APPLY WHAT YOU READ
a: In the wood flooring text, how much does quartersawn flooring shrink compared with flatsawn flooring for the same amount of moisture change?
b: Please extract the passage of the wood flooring text that begins with the words "During the winter, even" and ends with "discuss moisture issues.".

EXERCISE TEXT
—————

During the winter, even the most carefully installed wood
floors tend to dry out and shrink. Homeowners begin to notice gaps between
boards. The floor behaves that way because of wood’s relationship with moisture
in the. Air with a low moisture content, or low relative humidity (RH), causes
wood to lose moisture. When wood loses moisture, it shrinks. What can we do
about it? To control winter-related shrinkage of flooring and the consequent
gaps (what we used to call “cracks”), we have basically six options. Four deal
with the wood itself, and two deal with moisture. Let’s get the wood ones out
of the way and then discuss moisture issues.
Wood Options: Use
the Right Flooring
Engineered flooring is supposed to be more stable than solid
wood. From a technical aspect, this should be true. But many engineered
flooring manufacturers restrict the use of their products to a certain RH
range. Warranties that specify 35 to 55 percent RH or 40 to 60 percent RH as
the acceptable range. If the flooring is exposed to conditions outside these
ranges, the warranties are void. So using engineered flooring may be an option
for reducing winter-time floor issues, but check the manufacturer’s
recommendations and warranty. Narrow boards will shrink less than wide boards
for a given change in moisture content (MC). A 5-inchwide plank will shrink
twice as much as a 2¼-inch-strip. So the size of the gap between 5-inch boards
will be twice as big as the gap between 2¼-inch boards. More joints means more places
to distribute gapping. Some species are more dimensionally stable than other
species. For a given change in MC, a 5-inchwide hickory plank will shrink more
than a 5-inch-wide red oak plank. The U.S. Forest Service, and others,
publishes dimensional change coefficients for different species. A second
solution to excessive winter gapping is to use a species of wood that is more
stable (one with a smaller dimensional change coefficient). Along the same line
of varying dimensional stability, quartersawn flooring shrinks about half as
much as flatsawn flooring for the same amount of moisture change, so
quartersawn flooring will have smaller gaps than flatsawn flooring under the
same circumstances. Therefore, from a wood standpoint, to have the smallest winter
gaps, use quartersawn, narrow boards from a stable species.
Moisture Issues
The other approach to winter gapping is to address the
moisture issues. Gapping and associated noises usually occur when the flooring
dries significantly from its summertime high moisture levels. So, to reduce
winter gapping, reduce the annual range of moisture levels. Or, more
specifically, to reduce winter gapping, don’t let the indoor RH drop too much.

—————

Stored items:
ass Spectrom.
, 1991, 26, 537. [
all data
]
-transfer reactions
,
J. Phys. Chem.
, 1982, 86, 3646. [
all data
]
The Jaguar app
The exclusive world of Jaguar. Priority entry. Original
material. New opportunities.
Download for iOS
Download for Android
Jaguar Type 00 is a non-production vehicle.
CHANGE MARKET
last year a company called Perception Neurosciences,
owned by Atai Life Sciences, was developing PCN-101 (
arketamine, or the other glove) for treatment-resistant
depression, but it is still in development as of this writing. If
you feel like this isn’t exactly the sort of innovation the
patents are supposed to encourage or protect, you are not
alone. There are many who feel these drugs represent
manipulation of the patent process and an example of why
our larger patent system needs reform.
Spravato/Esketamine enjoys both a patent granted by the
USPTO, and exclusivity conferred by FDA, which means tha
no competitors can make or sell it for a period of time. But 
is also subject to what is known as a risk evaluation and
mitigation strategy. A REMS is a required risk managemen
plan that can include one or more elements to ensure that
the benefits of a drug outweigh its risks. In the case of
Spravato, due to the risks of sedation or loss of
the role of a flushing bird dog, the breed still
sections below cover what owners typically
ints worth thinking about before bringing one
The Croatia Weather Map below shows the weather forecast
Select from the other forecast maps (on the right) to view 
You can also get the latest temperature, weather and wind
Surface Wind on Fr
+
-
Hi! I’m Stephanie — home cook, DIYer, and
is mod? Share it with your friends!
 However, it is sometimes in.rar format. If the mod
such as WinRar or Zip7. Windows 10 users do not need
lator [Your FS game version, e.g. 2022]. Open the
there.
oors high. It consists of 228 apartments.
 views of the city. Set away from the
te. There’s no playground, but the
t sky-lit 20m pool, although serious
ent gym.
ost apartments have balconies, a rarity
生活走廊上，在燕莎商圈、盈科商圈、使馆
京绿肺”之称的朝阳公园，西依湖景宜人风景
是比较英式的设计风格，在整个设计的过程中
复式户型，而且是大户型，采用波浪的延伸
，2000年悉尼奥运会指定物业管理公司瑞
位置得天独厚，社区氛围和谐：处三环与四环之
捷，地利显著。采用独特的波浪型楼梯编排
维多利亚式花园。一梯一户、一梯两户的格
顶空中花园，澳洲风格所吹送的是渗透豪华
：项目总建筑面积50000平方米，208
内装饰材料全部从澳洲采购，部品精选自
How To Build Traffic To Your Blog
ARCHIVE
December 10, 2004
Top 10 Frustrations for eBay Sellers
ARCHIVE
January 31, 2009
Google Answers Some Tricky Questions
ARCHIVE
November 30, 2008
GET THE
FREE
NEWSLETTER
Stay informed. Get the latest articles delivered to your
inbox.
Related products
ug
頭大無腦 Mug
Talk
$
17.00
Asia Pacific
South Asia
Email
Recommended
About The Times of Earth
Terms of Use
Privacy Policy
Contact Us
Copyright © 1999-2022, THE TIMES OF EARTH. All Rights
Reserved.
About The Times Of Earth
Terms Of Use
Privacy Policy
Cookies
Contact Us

—————

EXERCISE SOLUTIONS
a: About half as much.

b:
During the winter, even the most carefully installed wood
floors tend to dry out and shrink. Homeowners begin to notice gaps between
boards. The floor behaves that way because of wood’s relationship with moisture
in the. Air with a low moisture content, or low relative humidity (RH), causes
wood to lose moisture. When wood loses moisture, it shrinks. What can we do
about it? To control winter-related shrinkage of flooring and the consequent
gaps (what we used to call “cracks”), we have basically six options. Four deal
with the wood itself, and two deal with moisture. Let’s get the wood ones out
of the way and then discuss moisture issues.